The authority relies on Regulation 32(2)(b)(ii) (Use of negotiated procedure without prior publication) of the Public Contracts Regulations 2015 namely: the services can only be provided by a particular economic operator, the incumbent supplier (CGI IT UK Limited), who has been providing the services forming the subject matter of this contract under a contract with the authority for the last 5 years three months which is due to expire on 30 November 2020, because competition is absent for technical reasons, and no reasonable alternative substitute exists and the absence of competition is not the result of an artificial narrowing down of the parameters of the procurement for the following reasons.
(a) no other supplier has the necessary technical knowledge and experience to provide the services, because
(i) most of the applications are bespoke and ‘heritage applications’ with many over 15 years old. The heritage applications are difficult to maintain because of their age and complexity and the extent to which they have been changed over the years and require very specialist technical knowledge and experience, e.g. skills/experience in using aged programming languages such as Fortran, COBOL, Pascal and C. The number of people with the skills, knowledge and experience to maintain and/or enhance them is limited outside CGI, which has developed significant knowledge and experience of how the applications were built and developed and how they operate and interface with each other; and
(ii) delivering the services relies on non-live development and test environments, and management access to the live environments, both to provide ongoing support and to undertake application development/enhancement. For a replacement supplier to provide the services, they would need access to the same/equivalent existing non-live development and test environments. To build and implement equivalent development and test environments would take around 12 months and be challenging, expensive and risky without the necessary application knowledge/experience. A replacement supplier would additionally need to establish infrastructure, connectivity and processes to allow secure management access to the live environments, e.g. to investigate maintenance issues or for boarding purposes i.e. to deploy new applications/code.

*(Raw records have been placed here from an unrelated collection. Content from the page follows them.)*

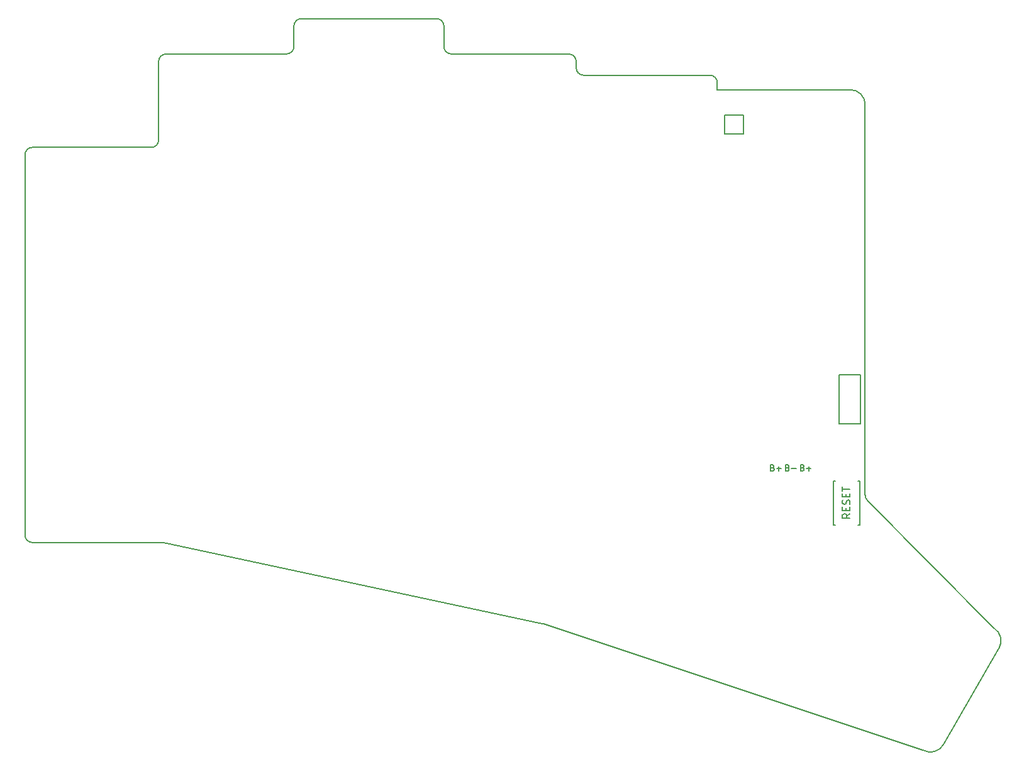
<source format=gbr>
G04 #@! TF.GenerationSoftware,KiCad,Pcbnew,5.1.5+dfsg1-2build2*
G04 #@! TF.CreationDate,2022-10-01T08:21:12+00:00*
G04 #@! TF.ProjectId,board,626f6172-642e-46b6-9963-61645f706362,v1.0.0*
G04 #@! TF.SameCoordinates,Original*
G04 #@! TF.FileFunction,Legend,Top*
G04 #@! TF.FilePolarity,Positive*
%FSLAX46Y46*%
G04 Gerber Fmt 4.6, Leading zero omitted, Abs format (unit mm)*
G04 Created by KiCad (PCBNEW 5.1.5+dfsg1-2build2) date 2022-10-01 08:21:12*
%MOMM*%
%LPD*%
G04 APERTURE LIST*
G04 #@! TA.AperFunction,Profile*
%ADD10C,0.150000*%
G04 #@! TD*
%ADD11C,0.150000*%
G04 APERTURE END LIST*
D10*
X58900000Y40400000D02*
X76362107Y40400000D01*
X57900000Y41400000D02*
X57900000Y92600000D01*
X58900000Y93600000D02*
X74900000Y93600000D01*
X76900000Y106173000D02*
X93100000Y106173000D01*
X75900000Y94600000D02*
X75900000Y105173000D01*
X95100000Y110935500D02*
X113300000Y110935500D01*
X114300000Y109935500D02*
X114300000Y107173000D01*
X94100000Y107173000D02*
X94100000Y109935500D01*
X115300000Y106173000D02*
X131100000Y106173000D01*
X132100000Y105173000D02*
X132100000Y104315500D01*
X151100000Y101365500D02*
X151100000Y102315500D01*
X133100000Y103315500D02*
X150100000Y103315500D01*
X181522028Y13173828D02*
G75*
G02X178789978Y12441778I-1732050J1000000D01*
G01*
X181522029Y13173828D02*
X189022029Y26164210D01*
X188374085Y28844898D02*
G75*
G02X189022029Y26164210I-1084107J-1680688D01*
G01*
X150100000Y103315500D02*
G75*
G02X151100000Y102315500I0J-1000000D01*
G01*
X133100000Y103315500D02*
G75*
G02X132100000Y104315500I0J1000000D01*
G01*
X131100000Y106173000D02*
G75*
G02X132100000Y105173000I0J-1000000D01*
G01*
X115300000Y106173000D02*
G75*
G02X114300000Y107173000I0J1000000D01*
G01*
X113300000Y110935500D02*
G75*
G02X114300000Y109935500I0J-1000000D01*
G01*
X94100000Y109935500D02*
G75*
G02X95100000Y110935500I1000000J0D01*
G01*
X94100000Y107173000D02*
G75*
G02X93100000Y106173000I-1000000J0D01*
G01*
X75900000Y105173000D02*
G75*
G02X76900000Y106173000I1000000J0D01*
G01*
X75900000Y94600000D02*
G75*
G02X74900000Y93600000I-1000000J0D01*
G01*
X57900000Y92600000D02*
G75*
G02X58900000Y93600000I1000000J0D01*
G01*
X58900000Y40400000D02*
G75*
G02X57900000Y41400000I0J1000000D01*
G01*
X171288969Y46087542D02*
X188205108Y28982080D01*
X178789978Y12441778D02*
X127662129Y29450048D01*
X127555520Y29479080D02*
X76571152Y40377906D01*
X171000000Y46790703D02*
X171000000Y99365500D01*
X169000000Y101365500D02*
G75*
G02X171000000Y99365500I0J-2000000D01*
G01*
X169000000Y101365500D02*
X151100000Y101365500D01*
X76362107Y40400000D02*
G75*
G02X76571152Y40377906I0J-1000000D01*
G01*
X127555520Y29479080D02*
G75*
G02X127662129Y29450048I-209045J-977906D01*
G01*
X188374085Y28844897D02*
G75*
G02X188205108Y28982080I542053J840344D01*
G01*
X171288969Y46087542D02*
G75*
G02X171000000Y46790703I711031J703161D01*
G01*
D11*
G04 #@! TO.C,MCU1*
X154650000Y97955500D02*
X154650000Y95415500D01*
X154650000Y97955500D02*
X152110000Y97955500D01*
X154650000Y95415500D02*
X152110000Y95415500D01*
X152110000Y95415500D02*
X152110000Y97955500D01*
G04 #@! TO.C,T1*
X170350000Y57765500D02*
X170350000Y61665500D01*
X170350000Y59715500D02*
X170350000Y63015500D01*
X170350000Y63015500D02*
X167500000Y63015500D01*
X167500000Y63015500D02*
X167500000Y56415500D01*
X167500000Y56415500D02*
X170350000Y56415500D01*
X170350000Y59715500D02*
X170350000Y56415500D01*
G04 #@! TO.C,B1*
X166750000Y48715500D02*
X166750000Y42715500D01*
X166750000Y42715500D02*
X167000000Y42715500D01*
X166750000Y48715500D02*
X167000000Y48715500D01*
X170250000Y48715500D02*
X170000000Y48715500D01*
X170250000Y48715500D02*
X170250000Y42715500D01*
X170250000Y42715500D02*
X170000000Y42715500D01*
G04 #@! TD*
G04 #@! TO.C,MCU1*
G04 #@! TO.C,PAD1*
X158561904Y50472642D02*
X158676190Y50434547D01*
X158714285Y50396452D01*
X158752380Y50320261D01*
X158752380Y50205976D01*
X158714285Y50129785D01*
X158676190Y50091690D01*
X158600000Y50053595D01*
X158295238Y50053595D01*
X158295238Y50853595D01*
X158561904Y50853595D01*
X158638095Y50815500D01*
X158676190Y50777404D01*
X158714285Y50701214D01*
X158714285Y50625023D01*
X158676190Y50548833D01*
X158638095Y50510738D01*
X158561904Y50472642D01*
X158295238Y50472642D01*
X159095238Y50358357D02*
X159704761Y50358357D01*
X159400000Y50053595D02*
X159400000Y50663119D01*
X160561904Y50472642D02*
X160676190Y50434547D01*
X160714285Y50396452D01*
X160752380Y50320261D01*
X160752380Y50205976D01*
X160714285Y50129785D01*
X160676190Y50091690D01*
X160600000Y50053595D01*
X160295238Y50053595D01*
X160295238Y50853595D01*
X160561904Y50853595D01*
X160638095Y50815500D01*
X160676190Y50777404D01*
X160714285Y50701214D01*
X160714285Y50625023D01*
X160676190Y50548833D01*
X160638095Y50510738D01*
X160561904Y50472642D01*
X160295238Y50472642D01*
X161095238Y50358357D02*
X161704761Y50358357D01*
X162561904Y50472642D02*
X162676190Y50434547D01*
X162714285Y50396452D01*
X162752380Y50320261D01*
X162752380Y50205976D01*
X162714285Y50129785D01*
X162676190Y50091690D01*
X162600000Y50053595D01*
X162295238Y50053595D01*
X162295238Y50853595D01*
X162561904Y50853595D01*
X162638095Y50815500D01*
X162676190Y50777404D01*
X162714285Y50701214D01*
X162714285Y50625023D01*
X162676190Y50548833D01*
X162638095Y50510738D01*
X162561904Y50472642D01*
X162295238Y50472642D01*
X163095238Y50358357D02*
X163704761Y50358357D01*
X163400000Y50053595D02*
X163400000Y50663119D01*
G04 #@! TO.C,B1*
X168952380Y44263119D02*
X168476190Y43929785D01*
X168952380Y43691690D02*
X167952380Y43691690D01*
X167952380Y44072642D01*
X168000000Y44167880D01*
X168047619Y44215500D01*
X168142857Y44263119D01*
X168285714Y44263119D01*
X168380952Y44215500D01*
X168428571Y44167880D01*
X168476190Y44072642D01*
X168476190Y43691690D01*
X168428571Y44691690D02*
X168428571Y45025023D01*
X168952380Y45167880D02*
X168952380Y44691690D01*
X167952380Y44691690D01*
X167952380Y45167880D01*
X168904761Y45548833D02*
X168952380Y45691690D01*
X168952380Y45929785D01*
X168904761Y46025023D01*
X168857142Y46072642D01*
X168761904Y46120261D01*
X168666666Y46120261D01*
X168571428Y46072642D01*
X168523809Y46025023D01*
X168476190Y45929785D01*
X168428571Y45739309D01*
X168380952Y45644071D01*
X168333333Y45596452D01*
X168238095Y45548833D01*
X168142857Y45548833D01*
X168047619Y45596452D01*
X168000000Y45644071D01*
X167952380Y45739309D01*
X167952380Y45977404D01*
X168000000Y46120261D01*
X168428571Y46548833D02*
X168428571Y46882166D01*
X168952380Y47025023D02*
X168952380Y46548833D01*
X167952380Y46548833D01*
X167952380Y47025023D01*
X167952380Y47310738D02*
X167952380Y47882166D01*
X168952380Y47596452D02*
X167952380Y47596452D01*
G04 #@! TD*
M02*

</source>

(b) even if it was theoretically possible that another supplier did have the necessary technical knowledge/experience, which the authority does not consider to be the case, it is estimated to take a minimum of 18-24 months for a procurement to be run and any replacement supplier to be able to deliver the services (6 to 12 months to run a competition to award to another supplier depending on the route/process and around 12 months to transition) whereas the services are required from 1 December 2020.